**Travail demandé**
Répondez à ces questions sur l'extrait de décision :
(a) En quelle année le demandeur mentionne-t-il que son père se trouve au Canada ?
(b) Quelle page du dossier du demandeur est indiquée comme source du passage en anglais ?
(c) D'après le paragraphe [19], quel ministère n'a rendu aucune décision sur le séjour permanent du père au Canada ?

**Texte à lire**
The applicant states the he is very close to his immediate family, his sister, in Canada, and that he considered her like his mother and since he had not herd from his father since he was detained by the police in Russia: “We dread to think what could happen to him” (2002). The applicant later, in 2006, mentions that his father is in Canada and indicates that he has applied for permanent residence. But the applicant does not mention that the father made or was accepted as a refugee – he does not mention the quality of his relationship with his father in Canada that would indicate that a separation from him would cause a serious hardship. Although he considers his sister in Canada like a mother, the sister, who has already spoken on the applicant’s behalf, has not expressed this same idea in a way that would show that their separation would cause an excessive hardship. The applicant has not sufficiently shown that his relation with her is one that if the applicant had to leave Canada, this would cause an excessive hardship.

 

(Dossier du demandeur, p. 13, 5e paragraphe.)

 

 

[18]           En l’absence de preuve devant lui que la séparation du demandeur d’avec son père et sa sœur causerait des difficultés inhabituelles et injustifiées ou excessives, il était raisonnable pour l’agent de conclure comme il l’a fait.

 

[19]           Il importe par ailleurs de souligner que l’agent n’avait aucune preuve que le père du demandeur puisse, de façon certaine, demeurer de façon permanente au Canada. En fait, aucune décision du Ministère de Citoyenneté et Immigration Canada n’a été rendue à cet effet.

Images avec coordonnées de points clés

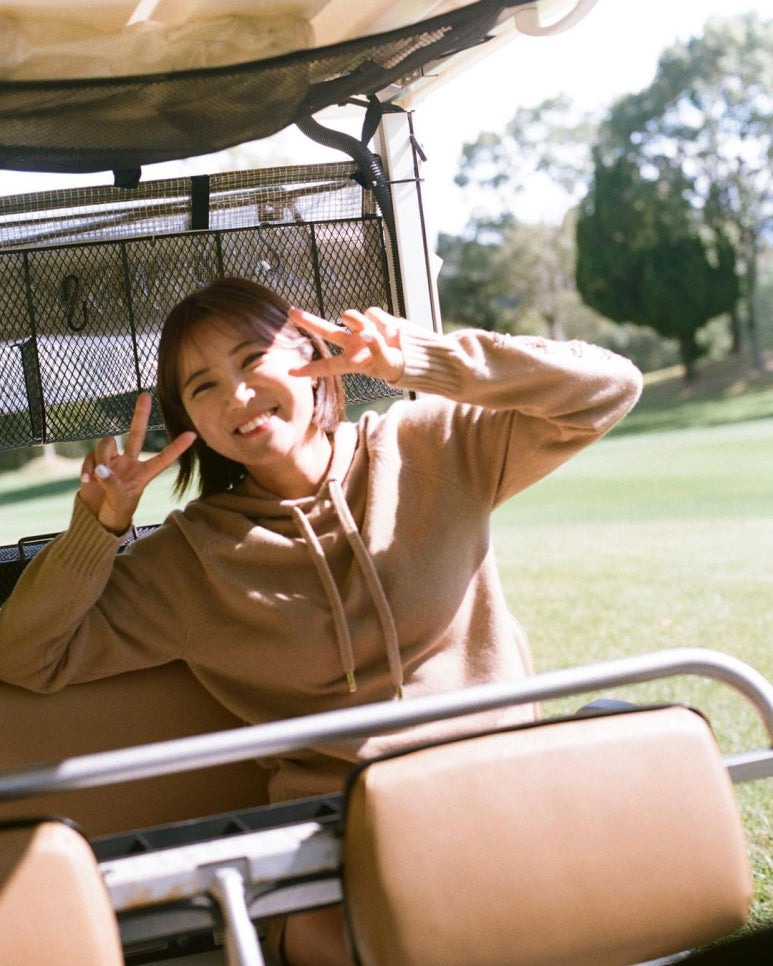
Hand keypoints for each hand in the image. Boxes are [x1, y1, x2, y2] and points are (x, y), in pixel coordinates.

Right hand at [78, 392, 195, 533]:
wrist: (96, 516)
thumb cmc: (116, 511)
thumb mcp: (119, 500)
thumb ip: (111, 484)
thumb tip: (100, 468)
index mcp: (144, 473)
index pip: (164, 458)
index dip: (177, 447)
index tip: (193, 435)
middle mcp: (130, 462)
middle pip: (136, 434)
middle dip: (140, 415)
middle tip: (145, 395)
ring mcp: (112, 461)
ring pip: (107, 444)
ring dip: (99, 458)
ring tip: (95, 478)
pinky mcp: (95, 462)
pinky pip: (90, 457)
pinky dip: (87, 467)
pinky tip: (86, 481)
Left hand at [287, 306, 404, 383]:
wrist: (418, 355)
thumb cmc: (400, 367)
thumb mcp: (386, 365)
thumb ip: (376, 348)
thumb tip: (367, 332)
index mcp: (352, 362)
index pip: (326, 366)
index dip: (308, 370)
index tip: (290, 372)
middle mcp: (354, 344)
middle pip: (327, 331)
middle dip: (309, 321)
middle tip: (292, 312)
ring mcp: (364, 329)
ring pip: (351, 316)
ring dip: (360, 321)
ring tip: (381, 333)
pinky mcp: (376, 318)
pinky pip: (372, 312)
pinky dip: (382, 321)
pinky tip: (394, 332)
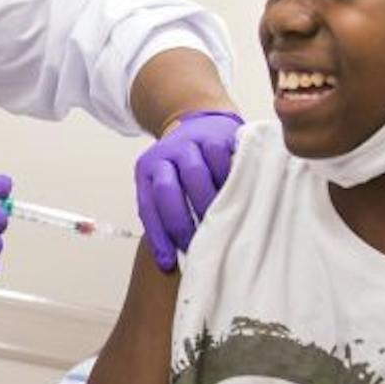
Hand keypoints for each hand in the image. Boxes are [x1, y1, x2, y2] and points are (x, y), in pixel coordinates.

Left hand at [135, 110, 241, 270]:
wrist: (200, 120)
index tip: (169, 263)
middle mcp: (165, 155)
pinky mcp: (217, 136)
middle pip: (169, 191)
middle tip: (200, 244)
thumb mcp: (165, 184)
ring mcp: (191, 143)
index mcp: (147, 170)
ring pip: (196, 174)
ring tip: (221, 222)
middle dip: (184, 223)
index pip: (149, 207)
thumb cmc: (183, 166)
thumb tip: (170, 261)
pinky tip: (237, 195)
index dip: (159, 237)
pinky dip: (228, 178)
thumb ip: (165, 214)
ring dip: (209, 202)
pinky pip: (222, 158)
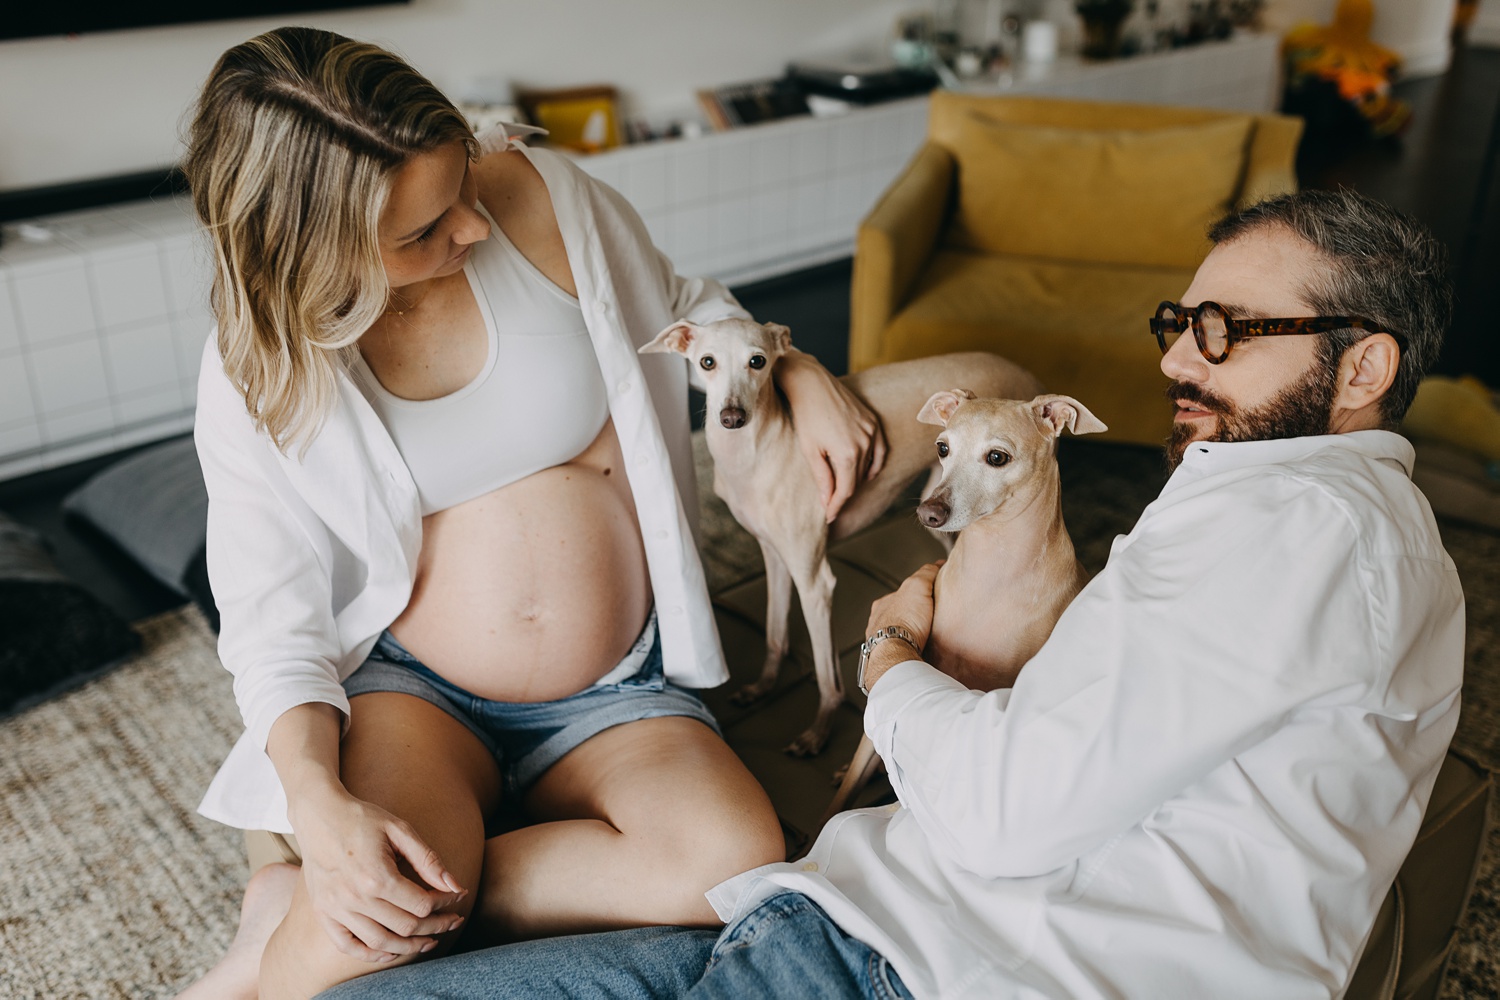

**Résultat de l'exercice**
(a) En 2006.
(b) La page 13 (5e paragraphe).
(c) Le Ministère de Citoyenneté et Immigration Canada.